Instruction: Transcribe the material word for word, from its first line down through the line containing "The clock says 3:05", and stop there.

Rows:
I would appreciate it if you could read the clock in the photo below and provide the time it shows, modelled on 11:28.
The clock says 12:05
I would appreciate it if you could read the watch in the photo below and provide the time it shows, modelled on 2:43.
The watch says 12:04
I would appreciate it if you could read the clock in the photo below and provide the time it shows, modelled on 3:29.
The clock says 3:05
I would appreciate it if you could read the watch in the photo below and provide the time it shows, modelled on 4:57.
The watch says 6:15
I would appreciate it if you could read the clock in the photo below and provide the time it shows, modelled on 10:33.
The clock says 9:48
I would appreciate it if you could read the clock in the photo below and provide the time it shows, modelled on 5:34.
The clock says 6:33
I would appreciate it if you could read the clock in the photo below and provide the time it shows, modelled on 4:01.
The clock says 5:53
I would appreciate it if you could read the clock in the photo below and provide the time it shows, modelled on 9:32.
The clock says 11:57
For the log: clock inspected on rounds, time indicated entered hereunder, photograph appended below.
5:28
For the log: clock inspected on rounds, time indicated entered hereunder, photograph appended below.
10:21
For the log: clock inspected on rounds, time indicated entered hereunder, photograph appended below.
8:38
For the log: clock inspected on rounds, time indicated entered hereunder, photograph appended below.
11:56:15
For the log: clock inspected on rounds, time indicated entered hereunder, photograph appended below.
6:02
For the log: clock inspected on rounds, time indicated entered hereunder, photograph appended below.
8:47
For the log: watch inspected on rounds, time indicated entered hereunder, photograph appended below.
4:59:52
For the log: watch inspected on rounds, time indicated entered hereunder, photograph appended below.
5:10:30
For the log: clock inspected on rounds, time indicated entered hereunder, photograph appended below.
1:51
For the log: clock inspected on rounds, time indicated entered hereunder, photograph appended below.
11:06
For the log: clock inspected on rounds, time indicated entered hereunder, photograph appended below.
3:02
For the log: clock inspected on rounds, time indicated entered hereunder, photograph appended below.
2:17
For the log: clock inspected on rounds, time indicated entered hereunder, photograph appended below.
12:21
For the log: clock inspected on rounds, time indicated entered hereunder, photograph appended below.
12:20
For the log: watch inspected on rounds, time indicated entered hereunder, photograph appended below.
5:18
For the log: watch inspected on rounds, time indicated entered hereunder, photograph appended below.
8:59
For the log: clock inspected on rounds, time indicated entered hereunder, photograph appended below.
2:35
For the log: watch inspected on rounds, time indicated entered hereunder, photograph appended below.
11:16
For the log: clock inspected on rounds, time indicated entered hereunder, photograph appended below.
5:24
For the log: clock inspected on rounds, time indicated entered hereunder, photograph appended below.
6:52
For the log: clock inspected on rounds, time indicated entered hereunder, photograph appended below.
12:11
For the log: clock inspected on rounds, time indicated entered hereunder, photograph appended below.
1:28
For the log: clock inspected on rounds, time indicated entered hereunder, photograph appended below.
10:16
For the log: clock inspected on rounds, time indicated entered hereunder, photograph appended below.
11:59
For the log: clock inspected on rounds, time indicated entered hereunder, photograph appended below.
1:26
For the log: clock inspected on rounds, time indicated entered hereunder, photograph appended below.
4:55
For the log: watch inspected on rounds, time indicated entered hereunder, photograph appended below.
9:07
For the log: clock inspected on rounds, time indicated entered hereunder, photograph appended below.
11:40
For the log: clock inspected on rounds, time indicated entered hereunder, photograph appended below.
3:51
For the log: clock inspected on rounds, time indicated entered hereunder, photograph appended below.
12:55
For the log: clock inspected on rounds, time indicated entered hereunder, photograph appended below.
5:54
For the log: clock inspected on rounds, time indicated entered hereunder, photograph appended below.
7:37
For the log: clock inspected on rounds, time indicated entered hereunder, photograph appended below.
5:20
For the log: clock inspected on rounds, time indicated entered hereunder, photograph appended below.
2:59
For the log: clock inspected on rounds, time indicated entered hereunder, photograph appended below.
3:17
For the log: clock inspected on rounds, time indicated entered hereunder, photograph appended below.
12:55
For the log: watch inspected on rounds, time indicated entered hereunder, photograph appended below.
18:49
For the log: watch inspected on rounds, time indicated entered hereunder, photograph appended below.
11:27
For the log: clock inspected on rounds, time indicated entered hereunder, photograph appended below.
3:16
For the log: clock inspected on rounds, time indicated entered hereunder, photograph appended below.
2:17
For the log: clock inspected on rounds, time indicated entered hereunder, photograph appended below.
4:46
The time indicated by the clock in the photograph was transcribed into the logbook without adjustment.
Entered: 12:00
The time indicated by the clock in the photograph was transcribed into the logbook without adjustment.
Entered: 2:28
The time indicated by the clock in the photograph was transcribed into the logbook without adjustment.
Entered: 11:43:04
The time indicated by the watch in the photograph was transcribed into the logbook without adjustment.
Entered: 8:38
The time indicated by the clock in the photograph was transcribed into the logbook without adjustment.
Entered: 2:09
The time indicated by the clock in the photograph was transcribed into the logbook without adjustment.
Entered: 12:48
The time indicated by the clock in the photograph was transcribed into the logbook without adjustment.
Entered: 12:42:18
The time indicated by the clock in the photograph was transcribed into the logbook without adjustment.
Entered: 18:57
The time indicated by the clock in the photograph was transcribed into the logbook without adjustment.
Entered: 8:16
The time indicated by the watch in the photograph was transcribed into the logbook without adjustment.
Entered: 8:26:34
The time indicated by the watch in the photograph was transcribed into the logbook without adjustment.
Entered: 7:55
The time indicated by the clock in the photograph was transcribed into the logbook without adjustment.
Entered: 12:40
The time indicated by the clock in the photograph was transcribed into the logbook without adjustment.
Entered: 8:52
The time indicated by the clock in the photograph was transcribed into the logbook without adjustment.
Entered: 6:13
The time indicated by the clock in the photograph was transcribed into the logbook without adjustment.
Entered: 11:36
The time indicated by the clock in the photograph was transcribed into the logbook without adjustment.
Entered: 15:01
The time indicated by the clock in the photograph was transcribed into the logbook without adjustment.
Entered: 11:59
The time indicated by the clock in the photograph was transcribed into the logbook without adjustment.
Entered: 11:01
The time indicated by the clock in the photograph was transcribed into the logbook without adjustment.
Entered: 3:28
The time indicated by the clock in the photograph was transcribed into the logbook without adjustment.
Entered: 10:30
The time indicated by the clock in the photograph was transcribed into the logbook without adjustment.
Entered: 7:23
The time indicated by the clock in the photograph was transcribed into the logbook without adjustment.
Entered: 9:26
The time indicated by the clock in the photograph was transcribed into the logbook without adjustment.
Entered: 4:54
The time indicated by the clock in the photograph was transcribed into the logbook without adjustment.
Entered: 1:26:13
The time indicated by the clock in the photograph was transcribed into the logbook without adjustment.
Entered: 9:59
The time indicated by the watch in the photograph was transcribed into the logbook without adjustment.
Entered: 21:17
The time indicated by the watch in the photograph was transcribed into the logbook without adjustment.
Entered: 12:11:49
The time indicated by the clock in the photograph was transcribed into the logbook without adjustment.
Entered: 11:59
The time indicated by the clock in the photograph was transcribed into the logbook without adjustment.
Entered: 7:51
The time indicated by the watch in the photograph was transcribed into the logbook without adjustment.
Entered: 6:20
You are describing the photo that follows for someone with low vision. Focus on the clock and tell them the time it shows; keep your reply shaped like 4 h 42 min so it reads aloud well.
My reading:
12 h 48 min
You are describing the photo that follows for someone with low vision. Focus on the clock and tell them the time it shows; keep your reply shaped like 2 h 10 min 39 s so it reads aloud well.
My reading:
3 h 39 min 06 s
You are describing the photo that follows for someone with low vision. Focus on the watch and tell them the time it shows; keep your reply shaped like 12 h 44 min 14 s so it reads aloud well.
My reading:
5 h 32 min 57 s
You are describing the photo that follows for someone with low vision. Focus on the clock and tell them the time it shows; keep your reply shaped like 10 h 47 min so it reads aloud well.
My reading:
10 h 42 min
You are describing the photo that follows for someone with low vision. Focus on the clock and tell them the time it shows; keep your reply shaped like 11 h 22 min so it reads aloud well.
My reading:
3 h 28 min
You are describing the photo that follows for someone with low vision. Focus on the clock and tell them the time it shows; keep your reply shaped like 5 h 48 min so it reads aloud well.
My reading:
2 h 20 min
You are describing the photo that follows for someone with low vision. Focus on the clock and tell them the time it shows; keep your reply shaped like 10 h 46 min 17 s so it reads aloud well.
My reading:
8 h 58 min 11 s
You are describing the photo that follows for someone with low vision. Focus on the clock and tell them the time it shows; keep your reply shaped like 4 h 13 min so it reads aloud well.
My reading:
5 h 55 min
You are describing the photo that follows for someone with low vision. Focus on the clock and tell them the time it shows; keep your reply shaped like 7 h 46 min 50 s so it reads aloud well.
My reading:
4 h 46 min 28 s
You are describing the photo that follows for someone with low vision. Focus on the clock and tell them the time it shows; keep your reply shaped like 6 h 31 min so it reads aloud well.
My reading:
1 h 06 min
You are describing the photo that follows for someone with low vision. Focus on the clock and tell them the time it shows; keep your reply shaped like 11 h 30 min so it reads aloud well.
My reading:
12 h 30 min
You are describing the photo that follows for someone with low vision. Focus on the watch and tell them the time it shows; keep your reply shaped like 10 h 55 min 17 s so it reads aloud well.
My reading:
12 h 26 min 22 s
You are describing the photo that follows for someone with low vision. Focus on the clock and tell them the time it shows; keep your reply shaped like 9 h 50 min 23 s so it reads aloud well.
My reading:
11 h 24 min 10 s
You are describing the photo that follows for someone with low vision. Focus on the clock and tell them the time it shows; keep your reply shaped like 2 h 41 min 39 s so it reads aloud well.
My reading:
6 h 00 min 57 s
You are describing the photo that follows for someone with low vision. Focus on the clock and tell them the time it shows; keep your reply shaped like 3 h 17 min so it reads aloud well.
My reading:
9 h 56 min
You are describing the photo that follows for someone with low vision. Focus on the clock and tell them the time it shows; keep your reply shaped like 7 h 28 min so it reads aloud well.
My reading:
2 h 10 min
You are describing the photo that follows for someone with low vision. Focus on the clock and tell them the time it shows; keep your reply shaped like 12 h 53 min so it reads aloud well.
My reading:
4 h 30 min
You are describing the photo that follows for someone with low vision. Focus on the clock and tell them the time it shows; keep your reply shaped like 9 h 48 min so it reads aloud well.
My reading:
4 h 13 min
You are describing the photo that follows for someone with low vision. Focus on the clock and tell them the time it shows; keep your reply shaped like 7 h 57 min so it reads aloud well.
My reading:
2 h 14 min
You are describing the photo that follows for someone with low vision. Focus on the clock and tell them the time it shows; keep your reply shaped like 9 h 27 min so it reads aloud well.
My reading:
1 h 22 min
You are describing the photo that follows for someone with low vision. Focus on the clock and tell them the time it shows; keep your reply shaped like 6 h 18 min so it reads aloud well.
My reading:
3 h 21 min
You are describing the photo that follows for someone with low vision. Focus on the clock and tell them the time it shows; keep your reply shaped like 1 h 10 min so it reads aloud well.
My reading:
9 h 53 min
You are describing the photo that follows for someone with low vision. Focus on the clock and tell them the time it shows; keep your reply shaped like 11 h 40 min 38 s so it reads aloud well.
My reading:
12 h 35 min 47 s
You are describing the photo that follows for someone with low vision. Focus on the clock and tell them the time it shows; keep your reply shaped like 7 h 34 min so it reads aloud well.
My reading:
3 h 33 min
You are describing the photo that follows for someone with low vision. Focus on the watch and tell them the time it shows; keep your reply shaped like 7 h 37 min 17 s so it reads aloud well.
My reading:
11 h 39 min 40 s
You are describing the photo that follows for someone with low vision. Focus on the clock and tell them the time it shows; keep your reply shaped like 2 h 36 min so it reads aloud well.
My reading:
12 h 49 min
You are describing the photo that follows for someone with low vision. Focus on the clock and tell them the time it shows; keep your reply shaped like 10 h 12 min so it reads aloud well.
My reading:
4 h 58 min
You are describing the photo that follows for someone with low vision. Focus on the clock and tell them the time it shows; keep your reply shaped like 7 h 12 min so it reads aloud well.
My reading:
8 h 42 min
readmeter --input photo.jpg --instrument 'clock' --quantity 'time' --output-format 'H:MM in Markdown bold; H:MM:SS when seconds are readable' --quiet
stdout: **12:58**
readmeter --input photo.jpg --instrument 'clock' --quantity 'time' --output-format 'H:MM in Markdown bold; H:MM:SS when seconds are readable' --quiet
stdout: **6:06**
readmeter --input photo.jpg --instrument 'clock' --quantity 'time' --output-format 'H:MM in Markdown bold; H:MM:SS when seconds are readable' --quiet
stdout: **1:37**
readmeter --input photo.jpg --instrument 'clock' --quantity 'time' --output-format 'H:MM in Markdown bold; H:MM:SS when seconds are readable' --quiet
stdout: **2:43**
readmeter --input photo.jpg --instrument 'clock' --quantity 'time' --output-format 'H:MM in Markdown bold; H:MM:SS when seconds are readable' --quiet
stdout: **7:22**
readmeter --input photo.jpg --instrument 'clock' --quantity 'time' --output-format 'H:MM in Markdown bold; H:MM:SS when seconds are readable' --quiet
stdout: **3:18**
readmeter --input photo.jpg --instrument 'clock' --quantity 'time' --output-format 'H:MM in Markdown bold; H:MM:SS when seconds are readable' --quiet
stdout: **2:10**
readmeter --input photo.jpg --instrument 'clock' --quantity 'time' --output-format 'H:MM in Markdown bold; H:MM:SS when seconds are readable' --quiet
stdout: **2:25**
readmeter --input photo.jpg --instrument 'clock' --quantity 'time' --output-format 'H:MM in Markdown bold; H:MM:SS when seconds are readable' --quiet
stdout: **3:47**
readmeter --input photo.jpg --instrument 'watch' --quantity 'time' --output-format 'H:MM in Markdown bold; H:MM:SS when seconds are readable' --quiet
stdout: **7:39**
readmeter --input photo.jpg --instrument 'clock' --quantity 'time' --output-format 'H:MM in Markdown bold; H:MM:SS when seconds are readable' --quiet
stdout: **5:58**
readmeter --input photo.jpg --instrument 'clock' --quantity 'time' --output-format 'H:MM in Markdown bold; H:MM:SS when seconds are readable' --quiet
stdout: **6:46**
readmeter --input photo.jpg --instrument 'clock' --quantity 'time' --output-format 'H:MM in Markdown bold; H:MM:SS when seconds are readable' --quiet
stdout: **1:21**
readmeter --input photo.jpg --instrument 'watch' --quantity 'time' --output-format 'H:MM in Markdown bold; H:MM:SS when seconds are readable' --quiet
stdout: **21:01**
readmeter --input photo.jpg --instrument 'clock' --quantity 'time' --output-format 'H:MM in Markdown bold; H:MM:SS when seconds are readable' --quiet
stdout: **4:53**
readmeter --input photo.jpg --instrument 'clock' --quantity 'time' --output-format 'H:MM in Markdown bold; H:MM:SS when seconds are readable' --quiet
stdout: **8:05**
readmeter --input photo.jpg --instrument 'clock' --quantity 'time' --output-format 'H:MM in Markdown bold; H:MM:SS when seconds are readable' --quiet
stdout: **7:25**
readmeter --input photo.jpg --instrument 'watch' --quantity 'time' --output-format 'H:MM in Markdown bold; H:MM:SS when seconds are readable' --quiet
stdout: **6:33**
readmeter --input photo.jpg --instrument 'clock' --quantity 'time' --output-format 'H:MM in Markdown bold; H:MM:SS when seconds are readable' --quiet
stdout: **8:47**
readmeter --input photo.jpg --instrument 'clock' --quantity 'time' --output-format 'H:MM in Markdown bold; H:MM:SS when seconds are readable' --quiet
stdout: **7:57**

Full solution:
I would appreciate it if you could read the clock in the photo below and provide the time it shows, modelled on 11:28.
The clock says 12:05
I would appreciate it if you could read the watch in the photo below and provide the time it shows, modelled on 2:43.
The watch says 12:04
I would appreciate it if you could read the clock in the photo below and provide the time it shows, modelled on 3:29.
The clock says 3:05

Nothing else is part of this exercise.